IGF2 supports glioblastoma growth and immune evasion through a combination of tumor cell-intrinsic and -extrinsic mechanisms.

ABSTRACT: BackgroundGIntratumoral and intertumoral heterogeneity combined with immunosuppressive tumor microenvironments (TME) contribute to the poor outcomes associated with glioblastoma (GBM). Well-characterized immunocompetent models that recapitulate human GBM features are urgently needed to identify targets in the TME and develop novel therapeutics. Here, we used multiomic approaches to characterize syngeneic mouse brain tumor stem cell lines in vitro and in orthotopically engrafted tumors. METHODS: Whole-genome sequencing, transcriptomics, ATAC-sequencing, and imaging mass cytometry were used to characterize syngeneic brain tumor stem cell lines derived from Trp53(+/-)/Nf1(+/-) C57Bl6 mice.

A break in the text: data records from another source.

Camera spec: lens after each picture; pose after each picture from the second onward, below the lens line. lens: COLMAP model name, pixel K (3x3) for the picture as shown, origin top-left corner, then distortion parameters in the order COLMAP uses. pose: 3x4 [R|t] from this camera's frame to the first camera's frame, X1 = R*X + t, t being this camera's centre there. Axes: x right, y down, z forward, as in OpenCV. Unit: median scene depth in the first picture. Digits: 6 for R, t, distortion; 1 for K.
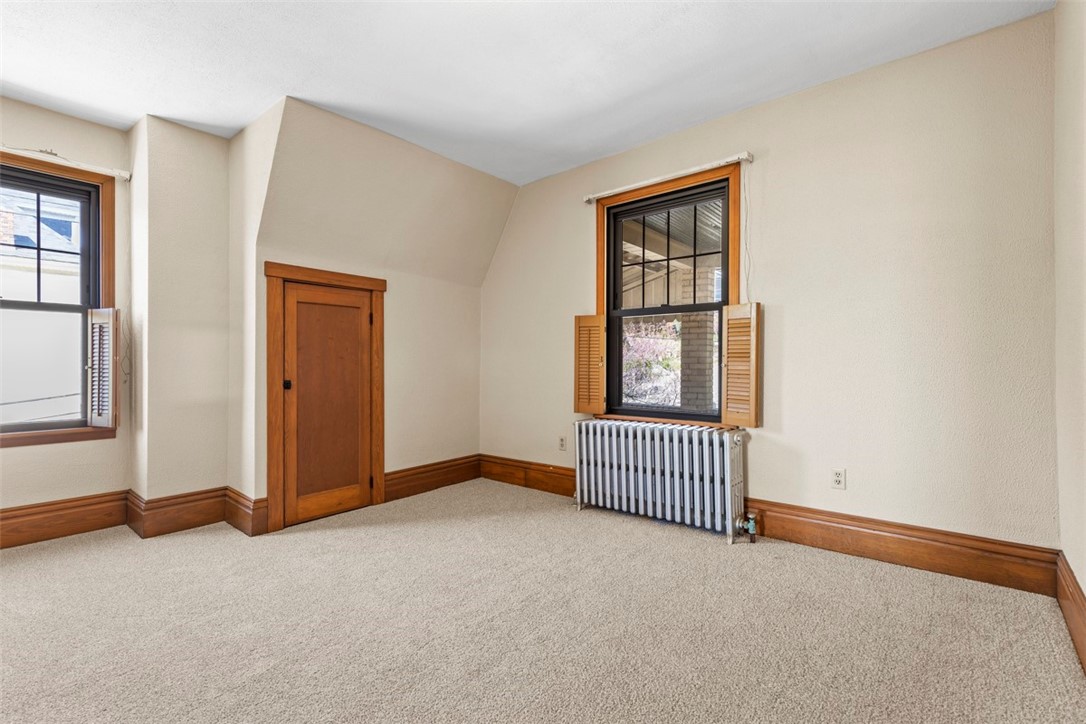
lens RADIAL K [[493.5, 0, 546.9], [0, 493.5, 363.6], [0, 0, 1]] dist [0.007375, -0.001245]
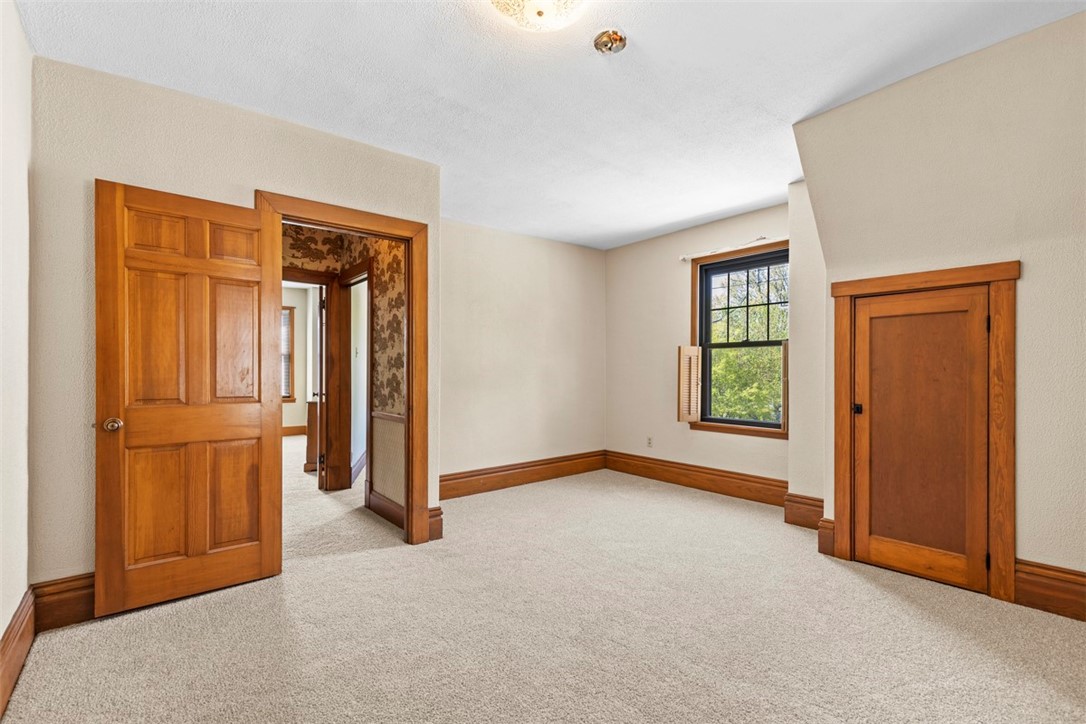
lens RADIAL K [[493.5, 0, 544.8], [0, 493.5, 368.5], [0, 0, 1]] dist [0.007375, -0.001245]
pose [[-0.172980, -0.001889, -0.984923, 0.474157], [0.003760, 0.999990, -0.002578, -0.031792], [0.984918, -0.004149, -0.172972, 0.558460]]
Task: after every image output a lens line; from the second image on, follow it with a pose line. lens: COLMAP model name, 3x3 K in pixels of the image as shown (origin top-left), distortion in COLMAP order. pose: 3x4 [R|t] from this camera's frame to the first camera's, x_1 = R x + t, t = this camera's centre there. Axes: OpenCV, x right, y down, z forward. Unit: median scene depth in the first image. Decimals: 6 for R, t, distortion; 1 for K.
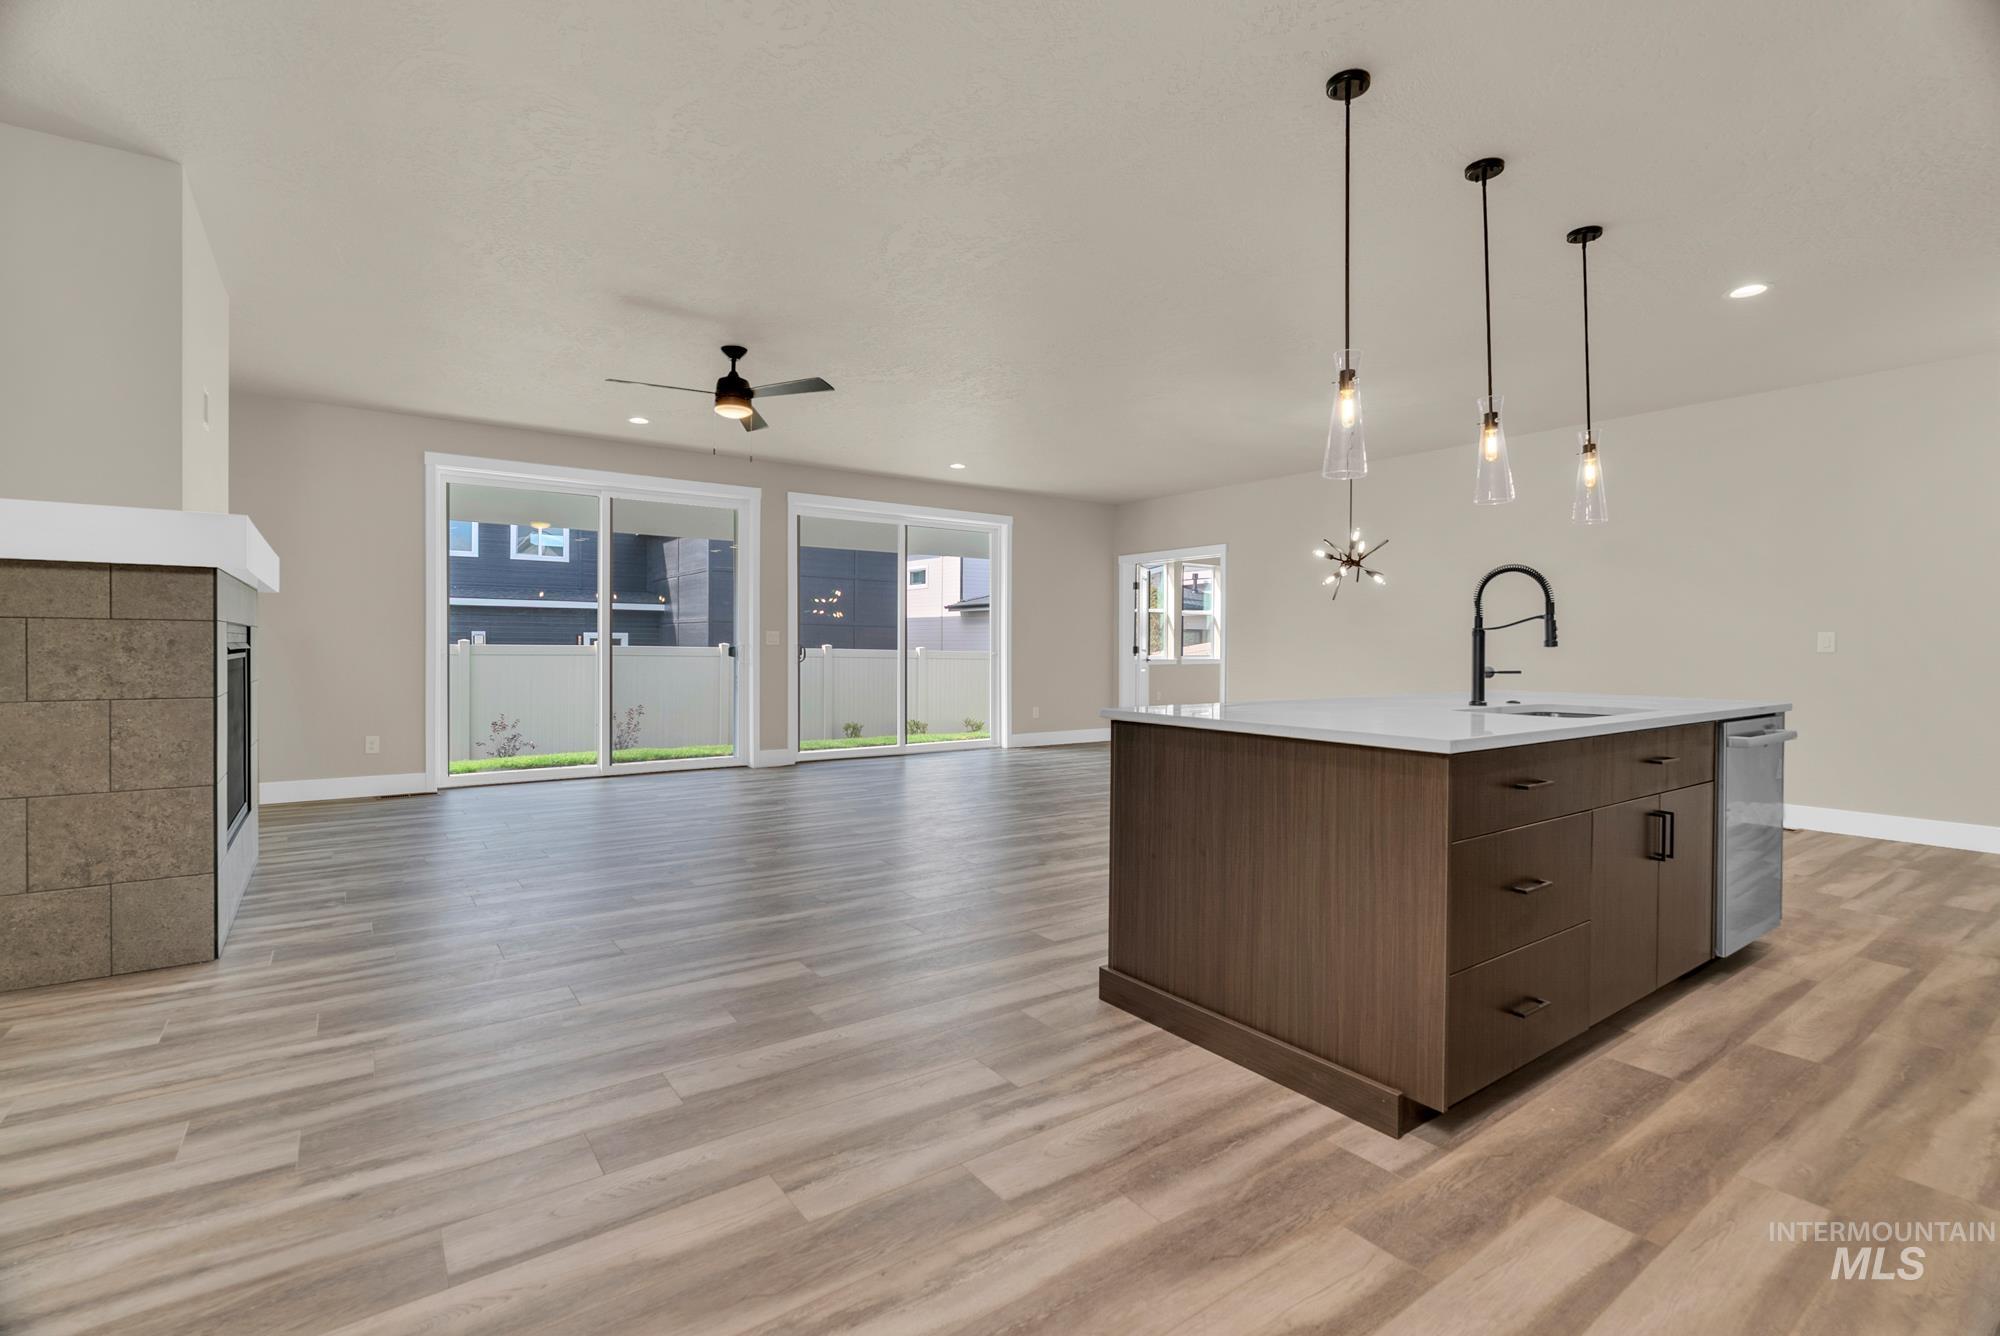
lens RADIAL K [[915.1, 0, 998.6], [0, 915.1, 653.9], [0, 0, 1]] dist [-0.002485, 0.000499]
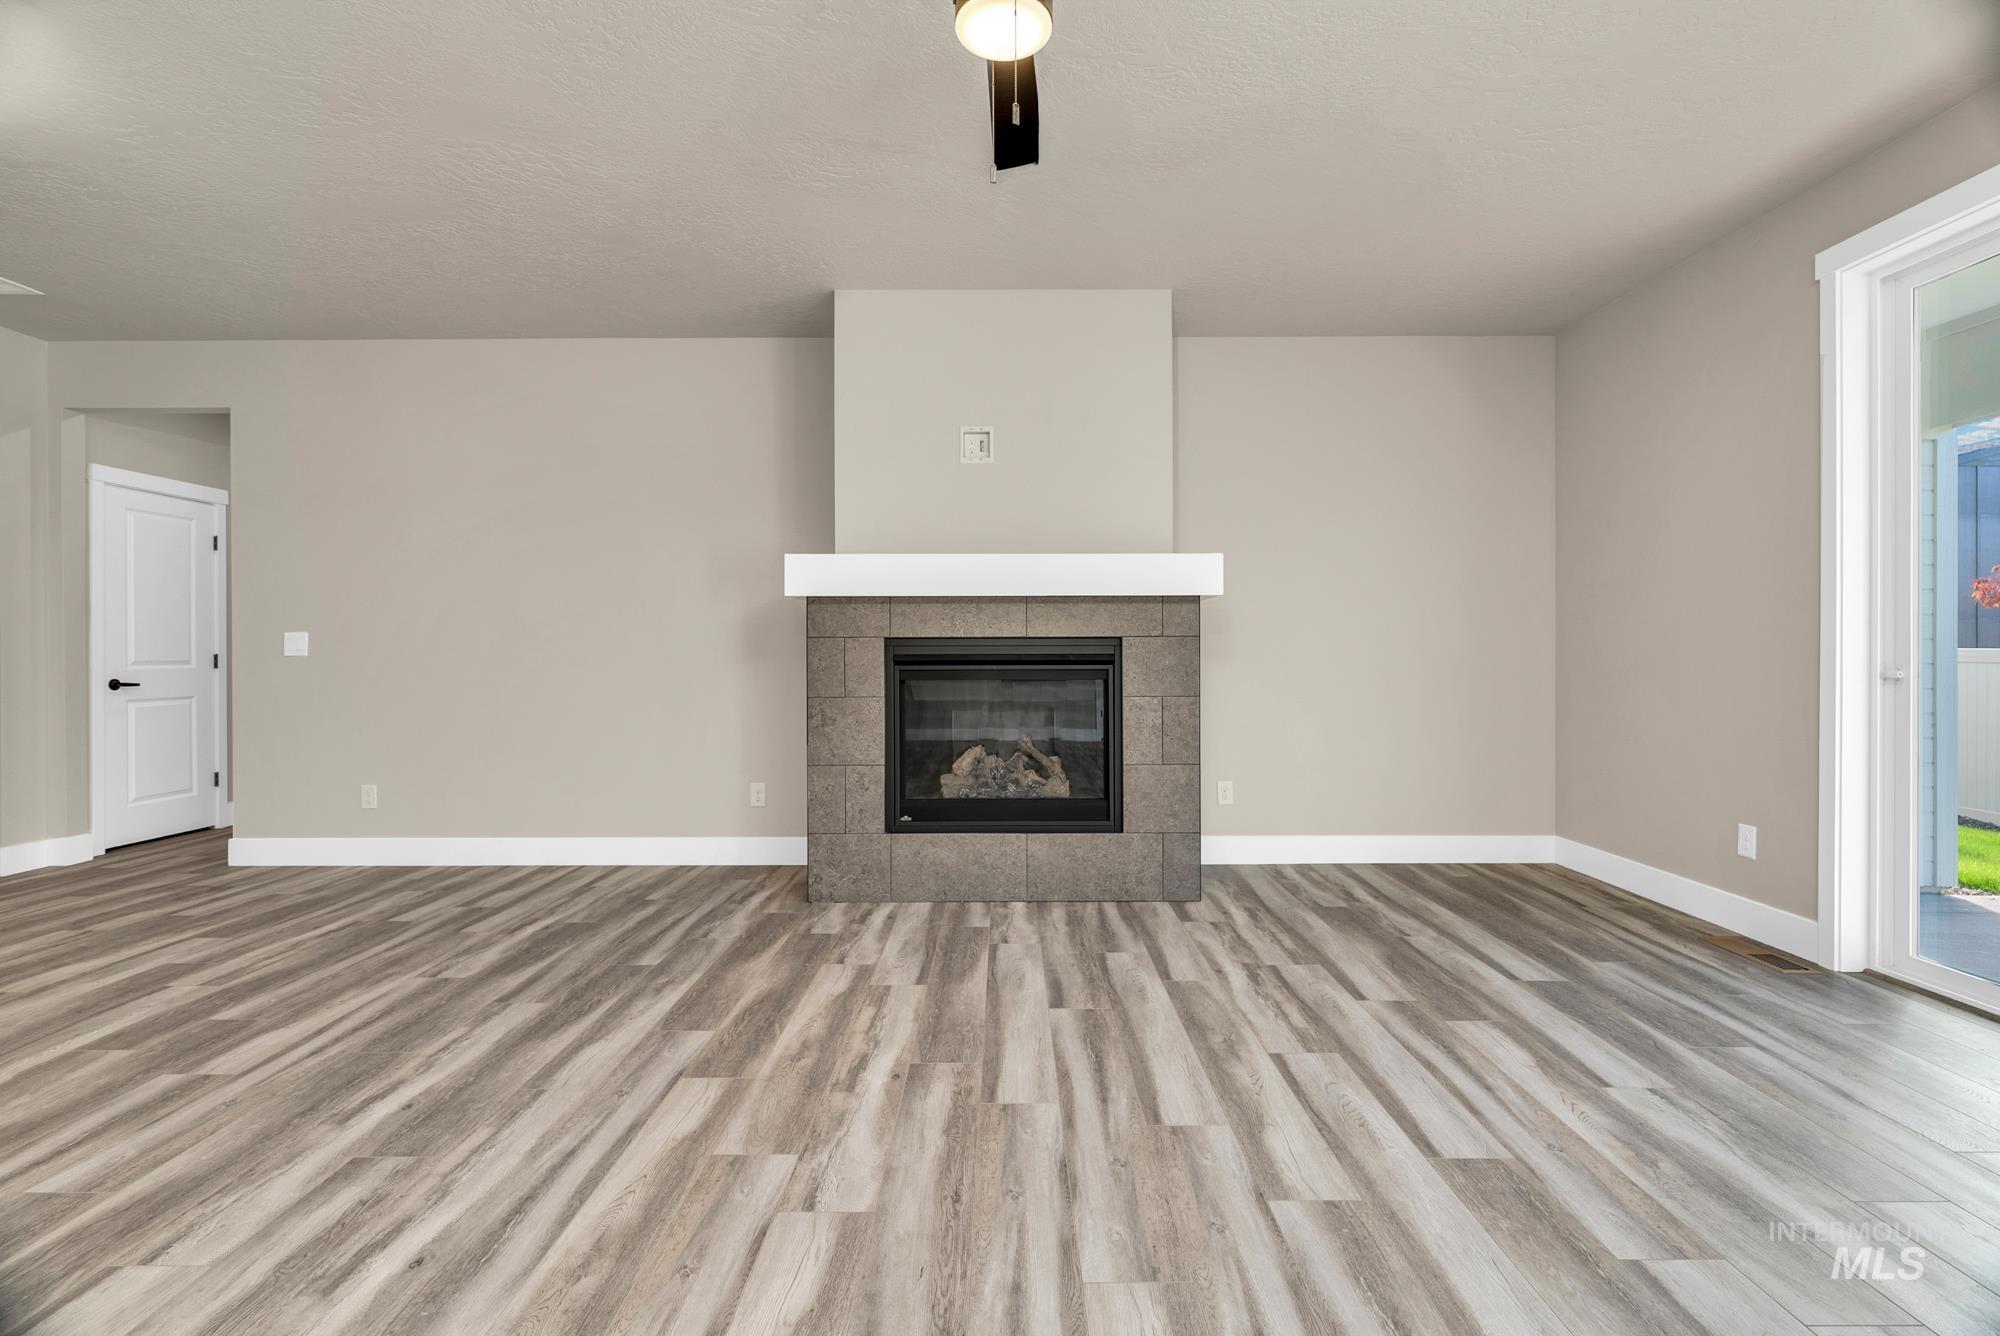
lens RADIAL K [[915.1, 0, 1003.8], [0, 915.1, 679.1], [0, 0, 1]] dist [-0.002485, 0.000499]
pose [[-0.600385, 0.004496, -0.799699, -0.003734], [-0.009364, 0.999876, 0.012652, 0.002549], [0.799657, 0.015085, -0.600268, 2.218862]]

Mouse and human bulk, single-cell, and spatial sequencing datasets were analyzed for validation. CRISPR/Cas9 and shRNA were used for gene knockdowns. Tumor growth was investigated using orthotopic engraftment in syngeneic C57Bl6 mice. RESULTS: One of the syngeneic lines, mBT0309, generated tumors with histopathological characteristics of GBM. mBT0309 displayed amplification and high expression of Igf2. Copy number gains at the IGF2 locus were observed in human GBM tumors and stem cell lines. Furthermore, we determined that high IGF2 RNA expression is associated with poor survival in GBM patients. Imaging mass cytometry on mBT0309 tumors showed early infiltration of monocyte-derived macrophages, vascularization, and cell states characteristic of human GBM. Genetic targeting of Igf2 decreased in vitro cell growth, improved survival of engrafted mice, and decreased the percentage of Arginase-1+ macrophages in mBT0309 tumors. CONCLUSIONS: mBT0309 is a valuable syngeneic model for studying immunosuppression and therapeutic resistance in GBM. IGF2 offers promise as a valuable therapeutic target to combat tumor growth and immunosuppression in GBM patients.